Your objective:
Every line below between the one holding "Instalação e configuração" and the one holding "Escalabilidade: tecnologias modernas", inclusive, should be copied exactly, and no other line.

Data provided:
┌──

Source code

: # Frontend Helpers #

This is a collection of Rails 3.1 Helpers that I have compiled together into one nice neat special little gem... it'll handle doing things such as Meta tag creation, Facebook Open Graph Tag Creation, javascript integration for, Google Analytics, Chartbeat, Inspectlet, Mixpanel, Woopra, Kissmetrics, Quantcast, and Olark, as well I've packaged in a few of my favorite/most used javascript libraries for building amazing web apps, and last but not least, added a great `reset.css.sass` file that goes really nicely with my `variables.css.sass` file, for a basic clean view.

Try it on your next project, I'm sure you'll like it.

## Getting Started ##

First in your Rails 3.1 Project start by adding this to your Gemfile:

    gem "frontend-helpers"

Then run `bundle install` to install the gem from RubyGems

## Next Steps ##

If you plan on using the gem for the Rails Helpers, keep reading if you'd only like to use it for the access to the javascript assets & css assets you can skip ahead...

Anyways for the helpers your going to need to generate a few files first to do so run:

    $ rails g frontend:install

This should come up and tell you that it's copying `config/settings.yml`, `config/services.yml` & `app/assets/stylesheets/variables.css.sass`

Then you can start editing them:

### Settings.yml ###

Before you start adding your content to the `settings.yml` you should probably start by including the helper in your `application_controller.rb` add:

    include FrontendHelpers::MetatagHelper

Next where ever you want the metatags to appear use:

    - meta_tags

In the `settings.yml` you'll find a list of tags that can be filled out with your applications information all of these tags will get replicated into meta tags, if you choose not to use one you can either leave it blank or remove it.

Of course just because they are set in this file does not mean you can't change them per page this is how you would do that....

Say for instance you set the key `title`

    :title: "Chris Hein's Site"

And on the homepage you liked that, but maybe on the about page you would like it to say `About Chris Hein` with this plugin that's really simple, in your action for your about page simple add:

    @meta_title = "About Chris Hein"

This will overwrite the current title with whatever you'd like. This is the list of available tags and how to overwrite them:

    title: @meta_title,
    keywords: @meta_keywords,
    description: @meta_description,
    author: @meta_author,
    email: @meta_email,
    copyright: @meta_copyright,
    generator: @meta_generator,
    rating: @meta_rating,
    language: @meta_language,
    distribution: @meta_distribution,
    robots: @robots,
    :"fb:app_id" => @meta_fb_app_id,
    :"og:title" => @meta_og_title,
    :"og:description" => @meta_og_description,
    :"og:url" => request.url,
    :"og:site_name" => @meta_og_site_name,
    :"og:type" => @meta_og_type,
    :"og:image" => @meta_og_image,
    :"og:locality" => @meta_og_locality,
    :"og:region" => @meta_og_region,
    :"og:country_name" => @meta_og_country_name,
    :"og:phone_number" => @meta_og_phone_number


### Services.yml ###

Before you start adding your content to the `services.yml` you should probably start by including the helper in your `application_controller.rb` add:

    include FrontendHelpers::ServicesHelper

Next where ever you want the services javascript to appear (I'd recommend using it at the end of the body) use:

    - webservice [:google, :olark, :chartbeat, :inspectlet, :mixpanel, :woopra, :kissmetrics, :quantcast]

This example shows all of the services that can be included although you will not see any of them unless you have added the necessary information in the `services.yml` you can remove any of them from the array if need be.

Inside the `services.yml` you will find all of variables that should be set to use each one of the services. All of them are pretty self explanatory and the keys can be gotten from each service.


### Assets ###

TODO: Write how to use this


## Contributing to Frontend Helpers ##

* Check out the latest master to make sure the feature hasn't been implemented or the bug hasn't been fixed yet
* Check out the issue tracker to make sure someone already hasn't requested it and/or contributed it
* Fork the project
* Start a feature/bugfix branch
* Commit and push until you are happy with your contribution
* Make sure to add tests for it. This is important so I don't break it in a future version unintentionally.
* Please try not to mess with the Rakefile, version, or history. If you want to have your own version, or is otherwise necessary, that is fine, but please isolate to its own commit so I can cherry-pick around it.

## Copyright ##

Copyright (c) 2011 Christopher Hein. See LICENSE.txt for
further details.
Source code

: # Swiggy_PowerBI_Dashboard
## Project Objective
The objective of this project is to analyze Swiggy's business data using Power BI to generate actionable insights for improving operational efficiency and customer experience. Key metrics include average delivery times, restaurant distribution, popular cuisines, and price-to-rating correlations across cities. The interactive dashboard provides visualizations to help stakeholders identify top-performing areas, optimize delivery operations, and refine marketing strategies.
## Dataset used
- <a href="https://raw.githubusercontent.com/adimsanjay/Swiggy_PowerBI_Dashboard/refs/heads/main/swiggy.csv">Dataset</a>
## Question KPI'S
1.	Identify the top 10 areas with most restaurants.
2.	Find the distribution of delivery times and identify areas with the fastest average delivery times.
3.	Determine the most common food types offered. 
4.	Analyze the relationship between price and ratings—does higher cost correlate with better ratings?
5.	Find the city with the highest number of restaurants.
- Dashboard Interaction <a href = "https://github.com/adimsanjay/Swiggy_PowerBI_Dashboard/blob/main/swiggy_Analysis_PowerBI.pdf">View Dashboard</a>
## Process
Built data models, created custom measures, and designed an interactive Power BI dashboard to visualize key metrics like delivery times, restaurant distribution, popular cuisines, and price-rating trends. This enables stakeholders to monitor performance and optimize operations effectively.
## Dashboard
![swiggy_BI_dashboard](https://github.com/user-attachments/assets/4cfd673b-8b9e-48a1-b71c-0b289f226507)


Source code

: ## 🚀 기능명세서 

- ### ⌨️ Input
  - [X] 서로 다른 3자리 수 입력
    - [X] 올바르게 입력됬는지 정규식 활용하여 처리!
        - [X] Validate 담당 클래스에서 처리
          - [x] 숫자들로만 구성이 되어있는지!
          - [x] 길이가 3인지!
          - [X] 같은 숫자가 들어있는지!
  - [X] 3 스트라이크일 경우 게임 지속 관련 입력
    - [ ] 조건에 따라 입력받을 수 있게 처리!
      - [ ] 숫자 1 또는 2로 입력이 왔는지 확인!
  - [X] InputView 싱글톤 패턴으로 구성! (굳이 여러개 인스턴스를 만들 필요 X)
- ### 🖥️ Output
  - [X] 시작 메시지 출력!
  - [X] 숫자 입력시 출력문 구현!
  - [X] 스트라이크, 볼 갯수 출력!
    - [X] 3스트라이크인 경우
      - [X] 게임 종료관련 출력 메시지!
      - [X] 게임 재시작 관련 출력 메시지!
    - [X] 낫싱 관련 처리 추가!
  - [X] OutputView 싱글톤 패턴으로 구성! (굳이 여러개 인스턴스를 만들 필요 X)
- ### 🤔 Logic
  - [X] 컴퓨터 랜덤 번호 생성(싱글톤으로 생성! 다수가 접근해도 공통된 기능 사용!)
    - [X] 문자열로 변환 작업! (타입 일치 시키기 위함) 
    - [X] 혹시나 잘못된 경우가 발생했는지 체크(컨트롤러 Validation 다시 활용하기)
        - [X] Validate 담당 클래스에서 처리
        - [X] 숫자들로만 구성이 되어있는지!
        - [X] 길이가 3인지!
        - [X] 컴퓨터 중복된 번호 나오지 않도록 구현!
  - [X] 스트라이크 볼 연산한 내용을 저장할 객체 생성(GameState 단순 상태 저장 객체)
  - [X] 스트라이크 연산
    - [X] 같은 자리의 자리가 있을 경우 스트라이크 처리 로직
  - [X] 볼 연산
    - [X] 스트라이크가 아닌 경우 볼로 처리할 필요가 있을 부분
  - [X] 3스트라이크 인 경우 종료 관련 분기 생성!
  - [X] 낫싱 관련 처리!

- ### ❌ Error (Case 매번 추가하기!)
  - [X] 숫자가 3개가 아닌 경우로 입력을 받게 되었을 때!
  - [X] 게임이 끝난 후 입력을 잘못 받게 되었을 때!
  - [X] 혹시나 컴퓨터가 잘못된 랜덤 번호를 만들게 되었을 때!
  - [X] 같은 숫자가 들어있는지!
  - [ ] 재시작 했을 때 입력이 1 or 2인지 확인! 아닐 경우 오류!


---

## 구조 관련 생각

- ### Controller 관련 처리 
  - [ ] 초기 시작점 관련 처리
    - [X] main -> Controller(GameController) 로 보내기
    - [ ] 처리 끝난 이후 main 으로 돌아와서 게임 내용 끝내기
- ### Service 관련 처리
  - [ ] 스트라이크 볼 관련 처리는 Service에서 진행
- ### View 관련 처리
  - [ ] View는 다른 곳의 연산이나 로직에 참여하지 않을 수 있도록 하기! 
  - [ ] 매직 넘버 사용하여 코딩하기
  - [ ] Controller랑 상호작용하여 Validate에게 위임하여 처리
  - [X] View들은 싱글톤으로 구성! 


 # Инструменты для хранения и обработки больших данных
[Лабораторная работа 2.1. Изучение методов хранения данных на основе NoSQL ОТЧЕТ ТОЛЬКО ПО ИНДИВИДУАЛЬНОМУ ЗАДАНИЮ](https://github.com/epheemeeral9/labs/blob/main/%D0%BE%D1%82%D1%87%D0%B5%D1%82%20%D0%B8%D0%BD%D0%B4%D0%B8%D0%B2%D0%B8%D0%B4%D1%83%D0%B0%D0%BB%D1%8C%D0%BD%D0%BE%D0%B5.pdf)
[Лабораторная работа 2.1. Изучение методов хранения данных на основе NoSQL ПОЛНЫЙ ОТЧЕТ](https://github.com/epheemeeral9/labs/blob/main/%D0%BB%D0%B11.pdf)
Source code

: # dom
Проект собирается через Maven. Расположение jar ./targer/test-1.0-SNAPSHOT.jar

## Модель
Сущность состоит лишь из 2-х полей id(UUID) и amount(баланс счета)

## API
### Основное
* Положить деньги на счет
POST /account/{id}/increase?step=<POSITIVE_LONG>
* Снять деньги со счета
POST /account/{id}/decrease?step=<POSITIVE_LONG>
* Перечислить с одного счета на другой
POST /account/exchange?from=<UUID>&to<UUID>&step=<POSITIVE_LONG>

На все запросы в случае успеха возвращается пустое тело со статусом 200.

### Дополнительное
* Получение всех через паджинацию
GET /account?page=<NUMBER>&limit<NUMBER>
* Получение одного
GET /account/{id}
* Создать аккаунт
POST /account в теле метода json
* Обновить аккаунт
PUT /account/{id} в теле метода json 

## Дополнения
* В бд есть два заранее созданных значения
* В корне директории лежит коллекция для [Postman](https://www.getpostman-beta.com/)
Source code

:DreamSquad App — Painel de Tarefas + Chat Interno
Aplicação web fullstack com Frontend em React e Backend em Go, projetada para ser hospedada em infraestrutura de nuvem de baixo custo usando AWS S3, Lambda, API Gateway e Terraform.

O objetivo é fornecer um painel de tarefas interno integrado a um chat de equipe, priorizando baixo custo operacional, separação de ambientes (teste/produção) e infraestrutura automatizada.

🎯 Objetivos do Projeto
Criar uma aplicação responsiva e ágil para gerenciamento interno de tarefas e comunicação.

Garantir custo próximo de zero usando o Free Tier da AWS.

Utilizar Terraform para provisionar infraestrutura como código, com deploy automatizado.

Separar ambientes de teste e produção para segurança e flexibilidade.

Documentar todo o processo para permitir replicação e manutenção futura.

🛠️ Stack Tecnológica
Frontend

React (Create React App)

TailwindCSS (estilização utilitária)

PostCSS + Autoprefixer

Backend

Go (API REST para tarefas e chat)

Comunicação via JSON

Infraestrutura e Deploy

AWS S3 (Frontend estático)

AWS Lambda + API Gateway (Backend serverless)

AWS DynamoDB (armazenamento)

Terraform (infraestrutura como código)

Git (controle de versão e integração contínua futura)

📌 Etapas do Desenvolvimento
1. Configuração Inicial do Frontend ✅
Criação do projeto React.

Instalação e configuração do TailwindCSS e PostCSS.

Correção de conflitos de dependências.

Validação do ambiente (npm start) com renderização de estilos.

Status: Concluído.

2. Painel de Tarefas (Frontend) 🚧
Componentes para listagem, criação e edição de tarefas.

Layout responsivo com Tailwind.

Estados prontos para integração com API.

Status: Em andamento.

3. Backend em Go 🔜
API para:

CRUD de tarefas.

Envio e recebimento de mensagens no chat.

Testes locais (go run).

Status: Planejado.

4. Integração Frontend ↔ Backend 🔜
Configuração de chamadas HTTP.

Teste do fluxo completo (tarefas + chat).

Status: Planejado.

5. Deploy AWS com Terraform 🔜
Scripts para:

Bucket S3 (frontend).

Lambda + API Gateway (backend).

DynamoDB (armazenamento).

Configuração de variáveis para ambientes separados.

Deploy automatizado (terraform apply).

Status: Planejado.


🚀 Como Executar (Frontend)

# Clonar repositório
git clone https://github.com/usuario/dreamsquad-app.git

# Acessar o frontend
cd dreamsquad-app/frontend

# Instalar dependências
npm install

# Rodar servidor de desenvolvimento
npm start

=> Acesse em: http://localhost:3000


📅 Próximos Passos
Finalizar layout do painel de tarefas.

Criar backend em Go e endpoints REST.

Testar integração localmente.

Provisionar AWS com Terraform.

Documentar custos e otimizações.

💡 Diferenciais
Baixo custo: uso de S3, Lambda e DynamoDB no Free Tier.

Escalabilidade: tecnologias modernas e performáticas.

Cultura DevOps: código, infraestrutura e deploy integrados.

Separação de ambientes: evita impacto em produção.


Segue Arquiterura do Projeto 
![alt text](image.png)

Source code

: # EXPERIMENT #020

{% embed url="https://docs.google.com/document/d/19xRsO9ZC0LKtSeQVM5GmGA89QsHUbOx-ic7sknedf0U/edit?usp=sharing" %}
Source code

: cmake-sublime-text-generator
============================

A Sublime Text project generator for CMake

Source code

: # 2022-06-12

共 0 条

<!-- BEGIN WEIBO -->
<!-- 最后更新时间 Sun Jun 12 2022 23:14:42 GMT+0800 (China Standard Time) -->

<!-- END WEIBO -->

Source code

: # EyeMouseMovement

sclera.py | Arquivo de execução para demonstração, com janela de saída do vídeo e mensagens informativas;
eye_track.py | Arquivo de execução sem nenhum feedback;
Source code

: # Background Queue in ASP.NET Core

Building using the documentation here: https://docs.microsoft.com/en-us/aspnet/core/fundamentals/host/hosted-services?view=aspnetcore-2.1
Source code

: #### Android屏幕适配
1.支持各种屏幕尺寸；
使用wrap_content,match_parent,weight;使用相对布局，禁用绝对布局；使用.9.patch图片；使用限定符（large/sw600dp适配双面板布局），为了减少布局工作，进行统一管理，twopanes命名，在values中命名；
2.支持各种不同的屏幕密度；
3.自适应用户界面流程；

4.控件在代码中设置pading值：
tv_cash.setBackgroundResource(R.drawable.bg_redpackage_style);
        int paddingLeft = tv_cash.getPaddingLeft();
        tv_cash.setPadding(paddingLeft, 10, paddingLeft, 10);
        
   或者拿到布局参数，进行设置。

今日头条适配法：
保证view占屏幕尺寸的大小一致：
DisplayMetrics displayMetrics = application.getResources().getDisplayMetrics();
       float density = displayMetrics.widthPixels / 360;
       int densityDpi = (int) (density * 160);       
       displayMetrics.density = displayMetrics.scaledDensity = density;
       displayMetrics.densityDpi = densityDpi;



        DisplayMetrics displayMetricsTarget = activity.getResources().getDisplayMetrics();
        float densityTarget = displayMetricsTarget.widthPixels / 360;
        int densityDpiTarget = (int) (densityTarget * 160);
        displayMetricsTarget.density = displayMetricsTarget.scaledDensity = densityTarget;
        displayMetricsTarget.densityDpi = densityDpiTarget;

└──

Response box:
Instalação e configuração do TailwindCSS e PostCSS.

Correção de conflitos de dependências.

Validação do ambiente (npm start) com renderização de estilos.

Status: Concluído.

2. Painel de Tarefas (Frontend) 🚧
Componentes para listagem, criação e edição de tarefas.

Layout responsivo com Tailwind.

Estados prontos para integração com API.

Status: Em andamento.

3. Backend em Go 🔜
API para:

CRUD de tarefas.

Envio e recebimento de mensagens no chat.

Testes locais (go run).

Status: Planejado.

4. Integração Frontend ↔ Backend 🔜
Configuração de chamadas HTTP.

Teste do fluxo completo (tarefas + chat).

Status: Planejado.

5. Deploy AWS com Terraform 🔜
Scripts para:

Bucket S3 (frontend).

Lambda + API Gateway (backend).

DynamoDB (armazenamento).

Configuração de variáveis para ambientes separados.

Deploy automatizado (terraform apply).

Status: Planejado.


🚀 Como Executar (Frontend)

# Clonar repositório
git clone https://github.com/usuario/dreamsquad-app.git

# Acessar o frontend
cd dreamsquad-app/frontend

# Instalar dependências
npm install

# Rodar servidor de desenvolvimento
npm start

=> Acesse em: http://localhost:3000


📅 Próximos Passos
Finalizar layout do painel de tarefas.

Criar backend em Go e endpoints REST.

Testar integração localmente.

Provisionar AWS com Terraform.

Documentar custos e otimizações.

💡 Diferenciais
Baixo custo: uso de S3, Lambda e DynamoDB no Free Tier.

Escalabilidade: tecnologias modernas e performáticas.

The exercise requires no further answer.